» Task to complete
Could you copy every one of the rows below word for word, keeping each line unchanged?

•••

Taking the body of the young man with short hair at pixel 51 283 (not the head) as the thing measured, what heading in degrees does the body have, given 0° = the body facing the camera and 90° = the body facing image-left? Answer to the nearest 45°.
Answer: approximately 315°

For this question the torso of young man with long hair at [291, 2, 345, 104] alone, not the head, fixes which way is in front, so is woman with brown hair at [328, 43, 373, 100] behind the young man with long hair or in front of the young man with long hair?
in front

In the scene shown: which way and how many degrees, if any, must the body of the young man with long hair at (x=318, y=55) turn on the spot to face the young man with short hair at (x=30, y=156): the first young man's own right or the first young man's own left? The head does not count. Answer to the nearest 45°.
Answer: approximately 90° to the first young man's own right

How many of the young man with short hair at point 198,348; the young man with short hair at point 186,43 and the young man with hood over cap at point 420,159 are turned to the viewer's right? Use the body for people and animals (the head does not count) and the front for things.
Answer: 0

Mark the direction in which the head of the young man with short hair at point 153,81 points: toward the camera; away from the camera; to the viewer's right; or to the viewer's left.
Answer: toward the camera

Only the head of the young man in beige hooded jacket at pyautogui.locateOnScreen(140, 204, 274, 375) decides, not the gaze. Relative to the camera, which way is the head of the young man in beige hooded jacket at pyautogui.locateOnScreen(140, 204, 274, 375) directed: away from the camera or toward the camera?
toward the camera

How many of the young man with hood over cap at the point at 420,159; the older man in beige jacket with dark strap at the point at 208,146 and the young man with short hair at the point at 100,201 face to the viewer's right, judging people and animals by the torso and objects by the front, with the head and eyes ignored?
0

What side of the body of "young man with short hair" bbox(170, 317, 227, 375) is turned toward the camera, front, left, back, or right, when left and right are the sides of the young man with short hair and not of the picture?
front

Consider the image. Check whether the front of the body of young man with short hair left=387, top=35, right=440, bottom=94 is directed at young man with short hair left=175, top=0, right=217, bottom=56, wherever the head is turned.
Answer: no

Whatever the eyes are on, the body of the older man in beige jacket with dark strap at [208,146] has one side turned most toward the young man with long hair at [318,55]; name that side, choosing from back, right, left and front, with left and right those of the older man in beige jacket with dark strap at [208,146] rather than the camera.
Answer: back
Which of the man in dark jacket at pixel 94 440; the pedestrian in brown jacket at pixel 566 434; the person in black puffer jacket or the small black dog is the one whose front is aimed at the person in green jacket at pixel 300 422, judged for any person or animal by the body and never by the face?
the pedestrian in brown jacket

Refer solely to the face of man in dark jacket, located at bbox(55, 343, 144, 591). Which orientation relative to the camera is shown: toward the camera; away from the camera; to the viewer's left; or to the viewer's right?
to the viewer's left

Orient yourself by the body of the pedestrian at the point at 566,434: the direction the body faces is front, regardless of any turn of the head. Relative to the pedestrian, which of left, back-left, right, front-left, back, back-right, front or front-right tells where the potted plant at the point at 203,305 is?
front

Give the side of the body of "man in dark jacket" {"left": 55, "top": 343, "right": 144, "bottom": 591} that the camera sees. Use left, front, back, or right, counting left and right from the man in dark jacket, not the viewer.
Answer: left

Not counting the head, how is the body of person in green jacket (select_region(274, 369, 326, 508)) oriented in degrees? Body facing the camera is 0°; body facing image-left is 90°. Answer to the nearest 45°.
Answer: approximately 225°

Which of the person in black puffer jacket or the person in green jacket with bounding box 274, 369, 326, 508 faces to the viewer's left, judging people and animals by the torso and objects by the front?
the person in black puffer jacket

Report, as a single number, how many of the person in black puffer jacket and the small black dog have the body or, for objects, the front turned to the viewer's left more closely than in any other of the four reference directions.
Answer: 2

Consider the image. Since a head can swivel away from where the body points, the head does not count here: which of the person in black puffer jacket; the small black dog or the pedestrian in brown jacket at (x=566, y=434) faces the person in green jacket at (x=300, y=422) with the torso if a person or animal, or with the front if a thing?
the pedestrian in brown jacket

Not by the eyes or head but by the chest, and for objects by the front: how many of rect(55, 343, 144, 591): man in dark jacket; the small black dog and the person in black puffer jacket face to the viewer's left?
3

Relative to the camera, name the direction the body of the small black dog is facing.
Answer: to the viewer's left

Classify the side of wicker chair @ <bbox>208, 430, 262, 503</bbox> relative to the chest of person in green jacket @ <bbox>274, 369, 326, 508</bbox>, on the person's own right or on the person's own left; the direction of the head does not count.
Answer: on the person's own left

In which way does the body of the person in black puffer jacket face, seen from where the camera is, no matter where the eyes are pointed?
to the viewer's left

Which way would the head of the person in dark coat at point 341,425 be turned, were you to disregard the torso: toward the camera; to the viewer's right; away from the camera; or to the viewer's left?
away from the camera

•••

» Exercise response
Taking the body of the young man with short hair at pixel 51 283 (not the head) as the thing measured, what heading in degrees does the body have, given 0° = the body facing the camera and 90° = the body facing image-left? Answer to the nearest 45°.
Answer: approximately 315°

For this question the torso of young man with long hair at [291, 2, 345, 104] alone, not the head, fixes which way is in front, so is woman with brown hair at [328, 43, 373, 100] behind the young man with long hair or in front of the young man with long hair?
in front

In the scene shown: which way and how many degrees, if any, must the body of the young man with long hair at (x=318, y=55) turn on the spot to face the young man with short hair at (x=30, y=156): the first young man's own right or the first young man's own left? The head does not count. Answer to the nearest 45°.
Answer: approximately 90° to the first young man's own right

How many of the young man with short hair at point 198,348; the young man with short hair at point 186,43 and the young man with hood over cap at point 420,159 are turned to the viewer's right? Use the body for people and animals (the head does not count) and the front for things.
Answer: 0

Mark the direction in which the head of the young man with short hair at point 153,81 points: toward the camera; away from the camera; to the viewer's right; or to the viewer's left.
Answer: toward the camera

Only the head of the young man in beige hooded jacket at pyautogui.locateOnScreen(140, 204, 274, 375) decides, not the gaze. Relative to the camera, which way is the head of the young man in beige hooded jacket at pyautogui.locateOnScreen(140, 204, 274, 375) directed: away from the camera or toward the camera?
toward the camera

How many of the young man with hood over cap at the point at 420,159; the older man in beige jacket with dark strap at the point at 208,146 and the young man with short hair at the point at 100,201 face to the viewer's right, judging people and animals by the torso and objects by the front, with the head and eyes ignored?
0

What side of the body of "young man with short hair" bbox(170, 317, 227, 375) is turned toward the camera, front, left, back, or right, when left and right are the sides of the young man with short hair and not of the picture?
front

Consider the image. Check whether the front of the body of young man with short hair left=387, top=35, right=440, bottom=94 is directed at young man with short hair left=175, top=0, right=217, bottom=56, wherever the head is turned.
Answer: no

Whatever the eyes are on, the body of the older man in beige jacket with dark strap at [208,146] has one side turned most toward the young man with long hair at [318,55]; name that side, choosing from back, right, left and front, with left and right those of the older man in beige jacket with dark strap at [208,146] rather than the camera.
Answer: back
Which of the man in dark jacket at pixel 94 440; the pedestrian in brown jacket at pixel 566 434; the person in black puffer jacket or the small black dog is the one whose front is aimed at the person in green jacket at pixel 300 422, judged for any person or animal by the body and never by the face?
the pedestrian in brown jacket

Refer solely to the face of man in dark jacket, located at bbox(55, 343, 144, 591). Which orientation relative to the camera is shown: toward the camera; away from the camera; to the viewer's left; or to the viewer's right?
to the viewer's left

Orient yourself by the body of the pedestrian at the point at 566,434: the direction the body faces is front, regardless of any turn of the head. Relative to the pedestrian, which of left, back-left, right, front-left, back, back-right, front or front-right tells where the potted plant at the point at 203,305 is?
front

Give the side of the body of "man in dark jacket" {"left": 55, "top": 343, "right": 144, "bottom": 591} that the camera sees. Use left, front, back, or right, counting left and right from the man in dark jacket, not the viewer.
Answer: left

Not counting the head, how is the body of person in green jacket (select_region(274, 369, 326, 508)) oriented in degrees? Body facing the camera is 0°; body facing image-left is 90°. Answer to the nearest 45°.
Answer: approximately 225°

Which of the person in black puffer jacket or the person in green jacket with bounding box 274, 369, 326, 508 faces to the viewer's left, judging people and animals by the torso and objects by the front?
the person in black puffer jacket

Report, as a single number, how many of the person in black puffer jacket and the small black dog have the body or, for objects, the front turned to the viewer's left more closely than in any other of the four reference directions.
Answer: 2

Consider the image. Since a head can swivel away from where the body points, the head does not count here: which of the person in black puffer jacket; the small black dog or the pedestrian in brown jacket at (x=566, y=434) faces the person in green jacket at (x=300, y=422) with the torso if a person or animal, or with the front if a thing?
the pedestrian in brown jacket

Not by the eyes or head but by the chest, and for objects by the front: how many of rect(55, 343, 144, 591): man in dark jacket; the small black dog and the person in black puffer jacket face to the viewer's left?
3

Relative to the camera, name the direction the body of the small black dog is facing.
Answer: to the viewer's left

Classify the side of wicker chair @ <bbox>208, 430, 262, 503</bbox> relative to the chest of person in green jacket @ <bbox>274, 369, 326, 508</bbox>, on the person's own right or on the person's own left; the direction of the head does not count.
Answer: on the person's own left

In which way does the body of the person in black puffer jacket face, seen from where the camera is, no matter where the eyes are pointed?
to the viewer's left

Which way would the head of the person in dark coat at point 341,425 be turned, were you to disregard the torso: toward the camera; to the viewer's right; away from the camera; or to the viewer's left?
away from the camera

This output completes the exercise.